- [Required action]: Put the lines of text from all the material below into a numbered list, skipping any blank lines. Leave the pictures out of your answer.

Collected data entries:
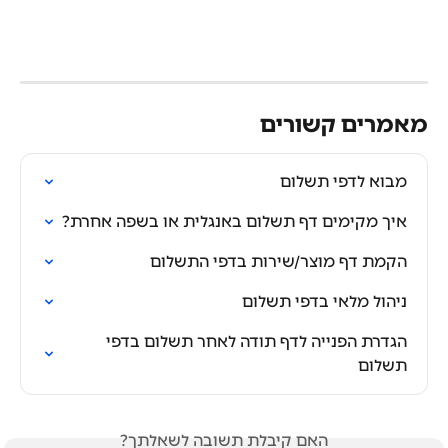
מאמרים קשורים
מבוא לדפי תשלום
איך מקימים דף תשלום באנגלית או בשפה אחרת?
הקמת דף מוצר/שירות בדפי התשלום
ניהול מלאי בדפי תשלום
הגדרת הפנייה לדף תודה לאחר תשלום בדפי 
תשלום
האם קיבלת תשובה לשאלתך?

- [Written reply]:
1. מאמרים קשורים
2. מבוא לדפי תשלום
3. איך מקימים דף תשלום באנגלית או בשפה אחרת?
4. הקמת דף מוצר/שירות בדפי התשלום
5. ניהול מלאי בדפי תשלום
6. הגדרת הפנייה לדף תודה לאחר תשלום בדפי 
7. תשלום
8. האם קיבלת תשובה לשאלתך?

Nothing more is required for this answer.